7. Businessline has a good article that puts India's low tax base in perspective. Contrary to conventional wisdom it does not find tax compliance to be a major problem. Sample this,
The latest Labour Bureau’s Annual Employment-Unemployment Survey in FY16 covered 1.5 lakh households. It found that over 87 per cent of the households earned less than ₹20,000 a month (₹2.4 lakh a year). This included full-time workers, part-time ones, casual workers, as well as the self-employed. This effectively means that only 13 per cent of the 25 crore Indian households (about 3.2 crore households), may be earning enough to pay income tax. If income tax collections are held back by low income levels, corporate tax collections in India seem to be afflicted by the poor scale and low profits reported by the vast majority of businesses. In India, business is dominated by the 6.3 crore unincorporated enterprises that are mostly run from home. Registered companies number just 17 lakh. Of the registered companies, only about 11 lakh are active and about 7 lakh companies filed their I-T returns in FY17. But again, as many as 5.3 lakh of those companies reported an annual income of less than ₹2.5 lakh! The above data also explain why, as the taxman has trained his guns on evaders in the last three years — tracking down non-filers and issuing a flurry of notices — he has mostly netted only small fish. Between FY14 and FY18, India saw the number of I-T return filers expand by 80 per cent from 3.79 crore to 6.84 crore. But the direct tax kitty grew by a far lower 55 per cent. Nearly a fourth of the current return filers fall in the zero-tax bracket.
This was the central message of Can India Grow?
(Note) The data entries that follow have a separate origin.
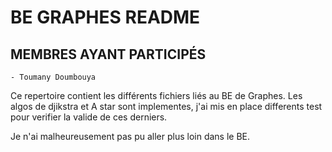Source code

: # BE GRAPHES README

## MEMBRES AYANT PARTICIPÉS
	- Toumany Doumbouya
	
Ce repertoire contient les différents fichiers liés au BE de Graphes. Les algos de djikstra et A star sont implementes, j'ai mis en place differents test pour verifier la valide de ces derniers.

Je n'ai malheureusement pas pu aller plus loin dans le BE. 
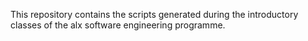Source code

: This repository contains the scripts generated during the introductory classes of the alx software engineering programme.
8. Amidst the uncertainties surrounding debates on peak oil, the oil market is going through the latest cycle of investment contraction. Consider this
In the second half of this decade total capital expenditure by the large oil and gas groups is projected to fall by almost 50 per cent to $443.5bn from $875.1bn between 2010-15, according to Norwegian consultancy Rystad Energy. Although partly offset by a fall in oilfield development costs, the drop also coincides with the big groups ploughing more capital into shorter-term projects, which pay off quickly, as well as renewable energy.
This comes even as prices are experiencing downward pressure due to the convergence of renewables and the falling cost of production itself due to technological advances. 
The article points to oil majors preferring renewables and short-cycle shale projects rather than long-gestation conventional projects.

9. Finally, the Times points to the flattening yield curve in the US, a portend for recession. The flattening yield curve sets the stage for its inversion, wherein the long-term rates fall lower than the short-term ones. All but one of the nine recessions since 1955 have been preceded by an inversion of the yield curve.
In normal times, markets expect long terms rates to be higher than short-term ones, a reflection of the inflation expectations over the longer term. However, an inverted curve points to market expectations about weaker economic growth prospects and consequent lower rates.